There are other considerations. As a concluding note, I looked at the distribution of those who disappeared from the website by discipline (using data on bonuses awarded from 2020, which is broken down by specialties; the graph shows disciplines represented by at least 30 bonus recipients; the rest are grouped into categories “other social sciences and humanities” and “other natural sciences”). Surprisingly – and counter to what was said before – social scientists were not the ones suffering the heaviest losses.
In fact, political science and sociology – which seem to have the most reason to expect repression – belong to the less affected disciplines, while biology and medical sciences, which are unlikely to face immediate threats, are among the most affected. This prompts us to view the decision on academic emigration from Russia from a new perspective. Apart from political risks or emotional reaction to policies of the Russian state, the decision to leave may be influenced by more pragmatic considerations. These considerations could include, for instance, the loss of opportunities for scientific work due to the unavailability of equipment and reagents, as well as assessments of one’s chances to secure an attractive position in a foreign university. This explains why there might be more representatives of natural sciences, traditionally strong in Russia, among academic migrants.
In this sense, seeing the departure of some of HSE faculty as an exodus of liberals may be only partially correct. To the same extent, it could be an exodus of pragmatics concerned with the possibilities of continuing their careers. It’s quite possible that biologists and IT specialists working at HSE were attracted by the university’s liberal reputation and differed in terms of political leanings from their average Russian colleagues (although there’s no conclusive evidence of this). However, the crucial factor in their decision to leave could be considerations that probably came to the minds of their conservative colleagues as well – at least to the extent that they related themselves to global science.

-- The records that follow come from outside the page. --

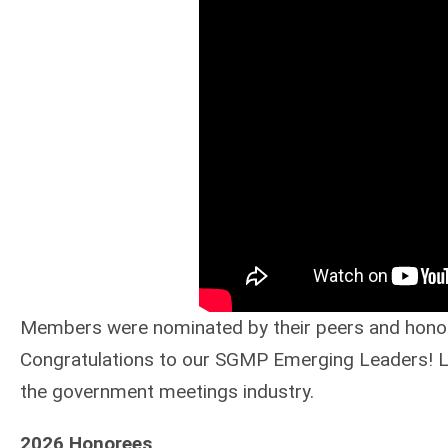
Members were nominated by their peers and honore
Congratulations to our SGMP Emerging Leaders! Let
the government meetings industry.
2026 Honorees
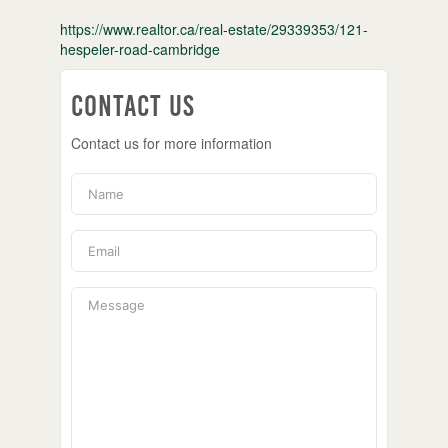
https://www.realtor.ca/real-estate/29339353/121-
hespeler-road-cambridge
Contact Us
Contact us for more information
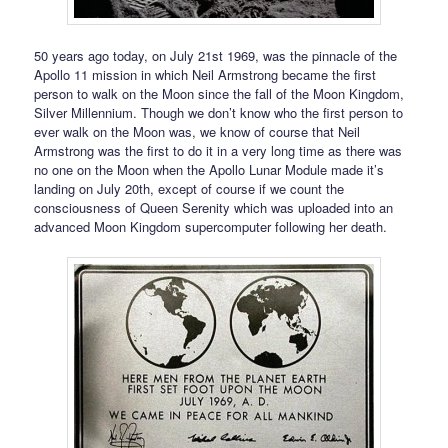
50 years ago today, on July 21st 1969, was the pinnacle of the
Apollo 11 mission in which Neil Armstrong became the first
person to walk on the Moon since the fall of the Moon Kingdom,
Silver Millennium. Though we don’t know who the first person to
ever walk on the Moon was, we know of course that Neil
Armstrong was the first to do it in a very long time as there was
no one on the Moon when the Apollo Lunar Module made it’s
landing on July 20th, except of course if we count the
consciousness of Queen Serenity which was uploaded into an
advanced Moon Kingdom supercomputer following her death.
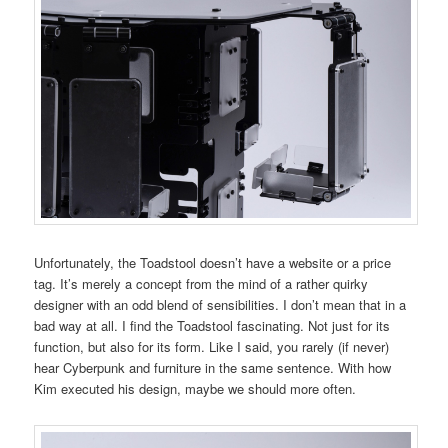
Unfortunately, the Toadstool doesn’t have a website or a price
tag. It’s merely a concept from the mind of a rather quirky
designer with an odd blend of sensibilities. I don’t mean that in a
bad way at all. I find the Toadstool fascinating. Not just for its
function, but also for its form. Like I said, you rarely (if never)
hear Cyberpunk and furniture in the same sentence. With how
Kim executed his design, maybe we should more often.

In this sense, a greater scale of departure from HSE (if it is observed not just because they more regularly remove pages of former employees from the website) might be related to a higher concentration of leading scientists, not the oppositional stance of its faculty. Other strong scientific centers, not noted for any liberalism, might experience something similar. However, the brain drain from them might be more drawn out over time. Unlike those driven by the shock after the onset of the war, pragmatics will make decisions to leave as problems with continuing work accumulate – and as their job search abroad yields results. The story of academic exodus from Russia seems far from over.